Using Options and Covariance Testing for Long Horizon Off-Policy Policy Evaluation
Guo, Zhaohan Daniel, Thomas, Philip S., Brunskill, Emma
Evaluating a policy by deploying it in the real world can be risky and costly. Off-policy policy evaluation (OPE) algorithms use historical data collected from running a previous policy to evaluate a new policy, which provides a means for evaluating a policy without requiring it to ever be deployed. Importance sampling is a popular OPE method because it is robust to partial observability and works with continuous states and actions.
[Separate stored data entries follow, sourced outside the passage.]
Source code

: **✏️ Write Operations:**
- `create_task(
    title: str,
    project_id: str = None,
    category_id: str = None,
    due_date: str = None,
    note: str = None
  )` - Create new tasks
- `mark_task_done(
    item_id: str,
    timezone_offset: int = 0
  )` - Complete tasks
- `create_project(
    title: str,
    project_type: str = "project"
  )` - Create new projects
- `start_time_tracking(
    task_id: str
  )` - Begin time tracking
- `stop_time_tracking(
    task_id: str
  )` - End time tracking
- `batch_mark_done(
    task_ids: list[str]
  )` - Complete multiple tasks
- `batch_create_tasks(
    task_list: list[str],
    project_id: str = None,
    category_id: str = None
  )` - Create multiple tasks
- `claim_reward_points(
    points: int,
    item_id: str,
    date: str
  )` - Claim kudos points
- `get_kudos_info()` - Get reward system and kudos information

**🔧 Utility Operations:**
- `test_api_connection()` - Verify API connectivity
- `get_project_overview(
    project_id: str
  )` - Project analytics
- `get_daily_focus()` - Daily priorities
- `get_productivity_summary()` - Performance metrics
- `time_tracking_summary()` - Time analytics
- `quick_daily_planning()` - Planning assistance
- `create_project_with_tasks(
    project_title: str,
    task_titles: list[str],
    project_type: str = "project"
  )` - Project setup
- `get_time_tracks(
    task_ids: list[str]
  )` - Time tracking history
However, the amount of historical data required by importance sampling can scale exponentially with the horizon of the problem: the number of sequential decisions that are made. We propose using policies over temporally extended actions, called options, and show that combining these policies with importance sampling can significantly improve performance for long-horizon problems. In addition, we can take advantage of special cases that arise due to options-based policies to further improve the performance of importance sampling. We further generalize these special cases to a general covariance testing rule that can be used to decide which weights to drop in an IS estimate, and derive a new IS algorithm called Incremental Importance Sampling that can provide significantly more accurate estimates for a broad class of domains.